---- Data

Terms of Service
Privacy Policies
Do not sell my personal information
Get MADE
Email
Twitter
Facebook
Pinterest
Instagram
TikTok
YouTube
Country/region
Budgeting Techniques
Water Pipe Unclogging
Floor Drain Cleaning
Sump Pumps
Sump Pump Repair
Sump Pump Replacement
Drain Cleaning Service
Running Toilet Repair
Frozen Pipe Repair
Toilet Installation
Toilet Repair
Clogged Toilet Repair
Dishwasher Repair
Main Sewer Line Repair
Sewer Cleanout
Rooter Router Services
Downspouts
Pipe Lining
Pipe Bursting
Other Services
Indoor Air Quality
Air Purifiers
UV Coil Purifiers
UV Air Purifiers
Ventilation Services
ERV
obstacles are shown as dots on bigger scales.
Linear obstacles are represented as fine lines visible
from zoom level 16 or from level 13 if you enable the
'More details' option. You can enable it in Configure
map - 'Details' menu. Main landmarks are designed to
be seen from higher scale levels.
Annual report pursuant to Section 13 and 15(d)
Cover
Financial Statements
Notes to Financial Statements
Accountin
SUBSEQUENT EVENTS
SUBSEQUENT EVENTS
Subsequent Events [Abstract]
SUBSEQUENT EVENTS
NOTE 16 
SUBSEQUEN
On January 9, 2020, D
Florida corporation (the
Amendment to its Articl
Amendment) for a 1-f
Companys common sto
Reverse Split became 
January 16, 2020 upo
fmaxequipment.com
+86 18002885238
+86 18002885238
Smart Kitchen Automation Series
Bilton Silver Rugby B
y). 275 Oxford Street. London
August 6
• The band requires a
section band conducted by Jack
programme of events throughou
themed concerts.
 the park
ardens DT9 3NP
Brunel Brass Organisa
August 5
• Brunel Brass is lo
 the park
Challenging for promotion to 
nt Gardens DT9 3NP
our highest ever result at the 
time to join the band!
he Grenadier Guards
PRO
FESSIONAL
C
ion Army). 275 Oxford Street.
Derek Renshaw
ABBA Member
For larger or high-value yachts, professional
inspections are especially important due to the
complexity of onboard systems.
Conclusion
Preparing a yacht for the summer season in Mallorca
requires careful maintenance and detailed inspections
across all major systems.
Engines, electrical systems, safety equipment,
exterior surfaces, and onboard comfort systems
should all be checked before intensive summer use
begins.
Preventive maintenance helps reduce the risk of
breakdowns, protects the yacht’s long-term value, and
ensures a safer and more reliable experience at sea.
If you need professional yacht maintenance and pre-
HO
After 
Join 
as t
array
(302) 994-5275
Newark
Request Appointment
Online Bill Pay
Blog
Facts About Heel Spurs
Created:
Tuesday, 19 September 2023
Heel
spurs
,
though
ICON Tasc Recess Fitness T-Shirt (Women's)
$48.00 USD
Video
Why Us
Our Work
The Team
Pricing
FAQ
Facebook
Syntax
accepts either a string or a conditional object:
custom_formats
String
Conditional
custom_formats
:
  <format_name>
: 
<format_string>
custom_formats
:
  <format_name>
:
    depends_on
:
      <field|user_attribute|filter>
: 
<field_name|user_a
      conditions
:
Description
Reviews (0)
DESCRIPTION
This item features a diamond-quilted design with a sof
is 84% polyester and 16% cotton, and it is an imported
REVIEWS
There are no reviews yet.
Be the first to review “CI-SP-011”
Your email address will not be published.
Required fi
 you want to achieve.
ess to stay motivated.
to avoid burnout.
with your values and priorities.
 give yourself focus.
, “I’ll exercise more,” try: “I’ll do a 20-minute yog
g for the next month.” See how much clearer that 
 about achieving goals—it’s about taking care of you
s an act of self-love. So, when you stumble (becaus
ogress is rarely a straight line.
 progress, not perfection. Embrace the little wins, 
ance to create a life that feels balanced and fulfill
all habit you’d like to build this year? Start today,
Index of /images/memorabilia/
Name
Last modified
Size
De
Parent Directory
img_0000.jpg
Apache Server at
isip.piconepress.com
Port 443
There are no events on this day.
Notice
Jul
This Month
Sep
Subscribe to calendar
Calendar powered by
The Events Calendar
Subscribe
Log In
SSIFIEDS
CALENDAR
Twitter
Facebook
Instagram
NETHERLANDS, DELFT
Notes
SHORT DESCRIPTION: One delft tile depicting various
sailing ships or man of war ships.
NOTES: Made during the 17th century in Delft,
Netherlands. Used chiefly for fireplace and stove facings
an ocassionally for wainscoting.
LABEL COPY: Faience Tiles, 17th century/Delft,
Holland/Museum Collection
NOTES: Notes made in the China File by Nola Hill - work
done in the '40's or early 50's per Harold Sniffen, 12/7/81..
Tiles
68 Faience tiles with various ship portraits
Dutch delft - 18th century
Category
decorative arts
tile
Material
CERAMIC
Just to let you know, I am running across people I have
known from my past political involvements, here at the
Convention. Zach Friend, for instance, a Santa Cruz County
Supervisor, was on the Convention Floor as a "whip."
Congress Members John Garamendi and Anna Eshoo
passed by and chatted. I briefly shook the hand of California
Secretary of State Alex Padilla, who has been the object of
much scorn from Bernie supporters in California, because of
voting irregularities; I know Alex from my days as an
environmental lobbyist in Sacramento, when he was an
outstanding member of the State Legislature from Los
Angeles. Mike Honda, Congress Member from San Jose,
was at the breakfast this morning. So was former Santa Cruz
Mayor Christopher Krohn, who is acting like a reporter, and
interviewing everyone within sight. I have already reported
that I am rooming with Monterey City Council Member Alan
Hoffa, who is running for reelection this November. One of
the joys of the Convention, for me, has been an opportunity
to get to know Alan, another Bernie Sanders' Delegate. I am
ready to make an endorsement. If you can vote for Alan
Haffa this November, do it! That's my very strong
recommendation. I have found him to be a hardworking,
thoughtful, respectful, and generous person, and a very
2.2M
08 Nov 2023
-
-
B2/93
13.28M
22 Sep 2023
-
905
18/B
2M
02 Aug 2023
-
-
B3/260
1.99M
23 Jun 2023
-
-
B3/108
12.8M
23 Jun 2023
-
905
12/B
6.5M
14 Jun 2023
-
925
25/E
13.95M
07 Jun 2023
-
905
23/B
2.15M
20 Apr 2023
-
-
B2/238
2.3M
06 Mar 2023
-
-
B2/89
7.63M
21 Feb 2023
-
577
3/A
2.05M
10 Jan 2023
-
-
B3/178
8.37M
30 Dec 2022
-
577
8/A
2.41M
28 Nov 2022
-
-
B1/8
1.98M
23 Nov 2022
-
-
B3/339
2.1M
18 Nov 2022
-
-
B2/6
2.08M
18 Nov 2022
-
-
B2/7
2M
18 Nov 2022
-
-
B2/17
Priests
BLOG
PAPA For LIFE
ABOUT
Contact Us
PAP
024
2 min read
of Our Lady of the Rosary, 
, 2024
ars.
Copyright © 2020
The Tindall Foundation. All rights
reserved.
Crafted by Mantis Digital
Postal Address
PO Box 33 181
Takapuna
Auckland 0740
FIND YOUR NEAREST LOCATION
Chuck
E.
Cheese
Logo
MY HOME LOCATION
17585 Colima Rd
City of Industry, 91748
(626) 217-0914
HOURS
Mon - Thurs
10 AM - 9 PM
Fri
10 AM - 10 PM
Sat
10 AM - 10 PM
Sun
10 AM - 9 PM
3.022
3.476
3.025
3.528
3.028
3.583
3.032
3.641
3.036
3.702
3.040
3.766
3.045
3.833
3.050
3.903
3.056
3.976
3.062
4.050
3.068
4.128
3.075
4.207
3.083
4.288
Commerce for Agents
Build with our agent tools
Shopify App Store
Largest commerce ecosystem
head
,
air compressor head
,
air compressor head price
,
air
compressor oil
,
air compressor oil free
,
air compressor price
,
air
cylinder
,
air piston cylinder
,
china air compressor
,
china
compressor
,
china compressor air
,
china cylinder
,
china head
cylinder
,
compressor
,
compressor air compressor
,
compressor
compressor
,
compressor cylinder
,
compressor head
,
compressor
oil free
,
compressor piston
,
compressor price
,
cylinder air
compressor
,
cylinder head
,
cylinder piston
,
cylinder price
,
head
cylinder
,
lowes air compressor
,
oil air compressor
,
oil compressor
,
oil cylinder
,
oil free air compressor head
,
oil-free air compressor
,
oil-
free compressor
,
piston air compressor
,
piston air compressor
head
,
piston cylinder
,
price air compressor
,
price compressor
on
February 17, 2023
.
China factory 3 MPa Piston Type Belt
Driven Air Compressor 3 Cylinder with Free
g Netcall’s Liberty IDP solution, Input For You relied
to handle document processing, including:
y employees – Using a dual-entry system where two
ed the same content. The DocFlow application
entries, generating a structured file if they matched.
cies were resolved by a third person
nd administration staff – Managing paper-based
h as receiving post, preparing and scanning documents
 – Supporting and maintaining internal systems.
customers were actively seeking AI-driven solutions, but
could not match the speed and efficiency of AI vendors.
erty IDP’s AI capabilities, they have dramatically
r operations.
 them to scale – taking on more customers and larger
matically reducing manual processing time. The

--------

▸ **Task instructions**
Where the string "requires" occurs in the data, return the whole line.

▸ **Output below**
• The band requires a
requires careful maintenance and detailed inspections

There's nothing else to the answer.